(Page-level text extractions)
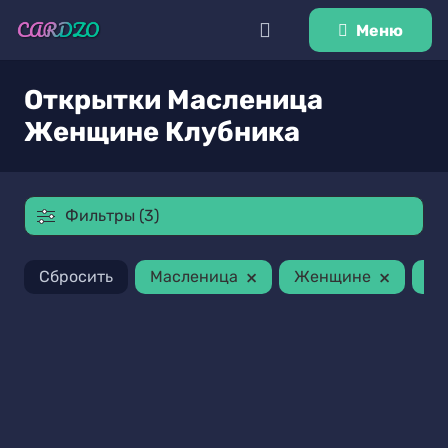
Меню
Открытки Масленица
Женщине Клубника
Фильтры (3)
×
×
Сбросить
Масленица
Женщине
Кл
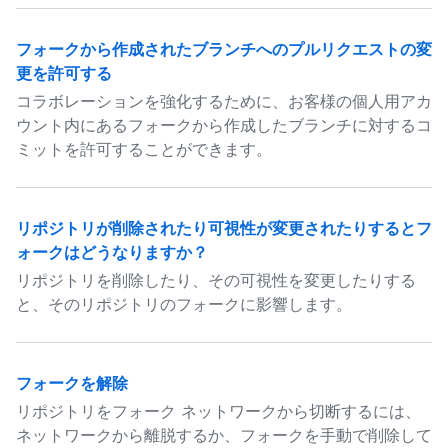
フォークから作成されたブランチへのプルリクエストの変
更を許可する
コラボレーションを強化するために、お客様の個人用アカ
ウント内にあるフォークから作成したブランチに対するコ
ミットを許可することができます。
リポジトリが削除されたり可視性が変更されたりするとフ
ォークはどうなりますか？
リポジトリを削除したり、その可視性を変更したりする
と、そのリポジトリのフォークに影響します。
フォークを解除
リポジトリをフォーク ネットワークから切断するには、
ネットワークから離脱するか、フォークを手動で削除して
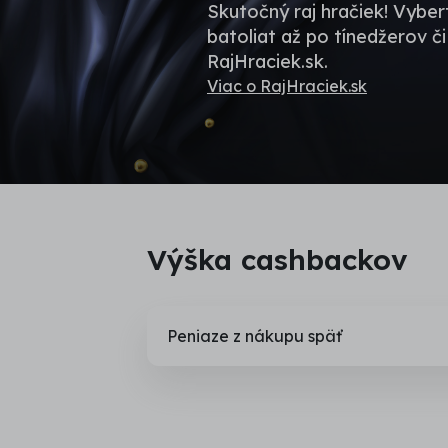
Skutočný raj hračiek! Vyber
batoliat až po tínedžerov 
RajHraciek.sk.
Viac o RajHraciek.sk
Výška cashbackov
Peniaze z nákupu späť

» What to produce:
No images belong in the copy. Transcribe every record exactly.

» Problem solution:
Меню
Открытки Масленица
Женщине Клубника
Фильтры (3)
×
×
Сбросить
Масленица
Женщине
Кл
フォークから作成されたブランチへのプルリクエストの変
更を許可する
コラボレーションを強化するために、お客様の個人用アカ
ウント内にあるフォークから作成したブランチに対するコ
ミットを許可することができます。
リポジトリが削除されたり可視性が変更されたりするとフ
ォークはどうなりますか？
リポジトリを削除したり、その可視性を変更したりする
と、そのリポジトリのフォークに影響します。
フォークを解除
リポジトリをフォーク ネットワークから切断するには、
ネットワークから離脱するか、フォークを手動で削除して
Skutočný raj hračiek! Vyber
batoliat až po tínedžerov 
RajHraciek.sk.
Viac o RajHraciek.sk
Výška cashbackov
Peniaze z nákupu späť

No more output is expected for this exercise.